Sunday, June 23, 2024

Thomas D. Klingenstein: How Fauci Became the Embodiment of America's Bureaucratic Overreach

Fauci Was Just a Symptom


By Jeffrey H. Anderson


The mainstream press corps prefers to deal with Robert F. Kennedy Jr. by pretending that he doesn't exist. This is true both for his presidential campaign—which is thought to pose too much of a threat to President Biden to risk acknowledging it—and for his popular book, The Real Anthony Fauci.


Relegated to Skyhorse Publishing, which Wall Street Journal film critic Kyle Smith describes as "something of a refuge for the cancelled," Kennedy's book nevertheless cracked the top 15 on the New York Times hardcover nonfiction best-seller list for 15 consecutive weeks—topping out at #7. Yet apparently it did not merit space in the Times for a review. Wikipedia quickly dismisses The Real Anthony Fauci as a "controversial" book by a "conspiracy theorist" who unjustifiably "attacks" Fauci and "offers disinformation."


In truth, however, Kennedy's book is a valuable and generally well-researched indictment of the public health establishment, and more broadly of anti-republican rule by "experts." While the book's claims should not be taken as gospel in the way that the credulous press corps hangs on Fauci's every muddled word, Kennedy shows impressive willingness to stand strong against the current, and his informative and rather countercultural book is very much worth a read. He makes a compelling case that—from AIDS to Covid—Fauci and friends have been pursuing their own agenda at the expense of the American people.

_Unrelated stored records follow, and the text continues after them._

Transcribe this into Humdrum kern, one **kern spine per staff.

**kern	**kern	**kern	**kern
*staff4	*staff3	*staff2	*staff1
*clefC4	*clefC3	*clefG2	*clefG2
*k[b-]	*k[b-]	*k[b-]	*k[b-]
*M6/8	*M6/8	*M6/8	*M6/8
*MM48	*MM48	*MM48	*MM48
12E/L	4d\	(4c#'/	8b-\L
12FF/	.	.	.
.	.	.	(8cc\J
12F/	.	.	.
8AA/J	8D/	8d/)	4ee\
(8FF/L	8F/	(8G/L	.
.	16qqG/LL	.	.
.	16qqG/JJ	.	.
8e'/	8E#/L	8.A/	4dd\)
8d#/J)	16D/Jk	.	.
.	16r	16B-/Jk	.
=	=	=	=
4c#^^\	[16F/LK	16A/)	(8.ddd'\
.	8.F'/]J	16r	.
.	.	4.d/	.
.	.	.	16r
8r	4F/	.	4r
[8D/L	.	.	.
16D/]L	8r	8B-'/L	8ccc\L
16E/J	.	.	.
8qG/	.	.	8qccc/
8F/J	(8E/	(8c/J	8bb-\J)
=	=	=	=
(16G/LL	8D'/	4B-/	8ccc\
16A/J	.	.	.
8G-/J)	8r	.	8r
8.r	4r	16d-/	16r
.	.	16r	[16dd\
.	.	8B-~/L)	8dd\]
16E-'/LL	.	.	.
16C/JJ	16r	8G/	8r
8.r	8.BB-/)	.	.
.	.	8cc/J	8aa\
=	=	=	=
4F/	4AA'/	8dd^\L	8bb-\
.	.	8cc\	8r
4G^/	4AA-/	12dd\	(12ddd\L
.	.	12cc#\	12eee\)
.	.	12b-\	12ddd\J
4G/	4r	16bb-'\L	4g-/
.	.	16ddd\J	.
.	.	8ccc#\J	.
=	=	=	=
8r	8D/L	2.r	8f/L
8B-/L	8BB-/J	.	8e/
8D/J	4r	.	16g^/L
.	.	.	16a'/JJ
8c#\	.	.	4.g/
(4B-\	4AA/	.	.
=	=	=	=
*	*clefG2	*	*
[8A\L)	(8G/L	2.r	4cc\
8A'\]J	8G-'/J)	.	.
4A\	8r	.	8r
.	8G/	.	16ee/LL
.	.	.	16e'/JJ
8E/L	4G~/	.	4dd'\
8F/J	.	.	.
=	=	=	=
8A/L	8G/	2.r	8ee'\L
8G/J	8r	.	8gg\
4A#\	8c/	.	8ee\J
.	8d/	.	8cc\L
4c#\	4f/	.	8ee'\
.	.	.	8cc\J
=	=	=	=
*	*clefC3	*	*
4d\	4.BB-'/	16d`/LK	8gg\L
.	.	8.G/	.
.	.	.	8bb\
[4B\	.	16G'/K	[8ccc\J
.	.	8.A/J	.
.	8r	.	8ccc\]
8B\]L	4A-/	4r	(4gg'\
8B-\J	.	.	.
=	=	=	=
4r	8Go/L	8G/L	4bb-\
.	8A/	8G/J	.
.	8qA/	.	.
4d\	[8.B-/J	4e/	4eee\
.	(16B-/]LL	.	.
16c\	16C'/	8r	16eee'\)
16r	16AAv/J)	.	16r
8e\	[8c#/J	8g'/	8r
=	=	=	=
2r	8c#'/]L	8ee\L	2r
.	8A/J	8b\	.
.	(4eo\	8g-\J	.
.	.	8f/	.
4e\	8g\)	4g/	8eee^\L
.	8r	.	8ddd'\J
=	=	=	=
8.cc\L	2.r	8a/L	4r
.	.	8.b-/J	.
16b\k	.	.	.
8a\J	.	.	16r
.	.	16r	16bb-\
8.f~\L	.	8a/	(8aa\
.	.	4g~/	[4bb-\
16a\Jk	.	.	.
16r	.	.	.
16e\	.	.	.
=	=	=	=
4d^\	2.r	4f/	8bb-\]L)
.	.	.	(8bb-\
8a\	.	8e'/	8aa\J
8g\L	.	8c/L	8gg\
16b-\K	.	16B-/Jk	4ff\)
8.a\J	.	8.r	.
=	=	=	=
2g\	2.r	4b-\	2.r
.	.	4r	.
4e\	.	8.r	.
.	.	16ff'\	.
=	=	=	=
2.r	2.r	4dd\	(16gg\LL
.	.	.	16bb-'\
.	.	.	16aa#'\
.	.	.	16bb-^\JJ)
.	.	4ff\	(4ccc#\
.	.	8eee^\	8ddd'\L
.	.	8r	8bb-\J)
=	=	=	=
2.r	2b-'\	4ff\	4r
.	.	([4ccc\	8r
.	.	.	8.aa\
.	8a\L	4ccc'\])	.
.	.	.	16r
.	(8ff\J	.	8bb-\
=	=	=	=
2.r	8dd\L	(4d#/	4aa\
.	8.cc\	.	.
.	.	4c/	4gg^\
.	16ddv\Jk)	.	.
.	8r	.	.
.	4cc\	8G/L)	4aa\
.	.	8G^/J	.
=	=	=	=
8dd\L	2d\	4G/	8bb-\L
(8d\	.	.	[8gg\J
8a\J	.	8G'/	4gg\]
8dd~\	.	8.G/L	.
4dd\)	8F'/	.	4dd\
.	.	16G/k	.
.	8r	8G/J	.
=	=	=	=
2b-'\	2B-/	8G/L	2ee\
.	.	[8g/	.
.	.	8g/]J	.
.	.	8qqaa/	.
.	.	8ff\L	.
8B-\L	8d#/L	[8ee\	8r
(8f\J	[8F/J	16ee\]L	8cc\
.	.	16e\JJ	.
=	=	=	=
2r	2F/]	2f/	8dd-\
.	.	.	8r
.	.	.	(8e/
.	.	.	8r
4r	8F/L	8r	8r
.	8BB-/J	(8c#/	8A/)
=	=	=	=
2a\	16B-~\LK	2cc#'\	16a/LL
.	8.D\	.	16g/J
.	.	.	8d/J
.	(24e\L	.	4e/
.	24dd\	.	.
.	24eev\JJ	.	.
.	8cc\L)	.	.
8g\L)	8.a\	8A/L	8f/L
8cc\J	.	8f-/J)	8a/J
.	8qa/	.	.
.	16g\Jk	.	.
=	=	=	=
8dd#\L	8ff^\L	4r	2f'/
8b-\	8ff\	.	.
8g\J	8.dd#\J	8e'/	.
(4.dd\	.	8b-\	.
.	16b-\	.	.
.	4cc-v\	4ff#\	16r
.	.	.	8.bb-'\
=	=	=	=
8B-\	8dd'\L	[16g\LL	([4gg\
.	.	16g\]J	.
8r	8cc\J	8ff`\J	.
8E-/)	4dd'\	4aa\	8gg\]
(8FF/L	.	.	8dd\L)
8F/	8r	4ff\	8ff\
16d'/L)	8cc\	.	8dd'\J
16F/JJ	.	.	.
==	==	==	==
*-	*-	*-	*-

Kennedy chronicles a federal public health establishment that wields nearly monopolistic control over America's medical research, funding, and messaging. That establishment ensures that university researchers are almost entirely dependent upon federal grants, regularly stifles free inquiry and open debate, effectively "cancels" those who deviate from the establishment orthodoxy, seems uninterested in any sort of care or prevention not involving a pharmaceutical patent, ensures that government public health employees are enriched by pharmaceutical royalties, and—all in all—represents one of the worst examples of the pitfalls of centralized power and control anywhere on our shores.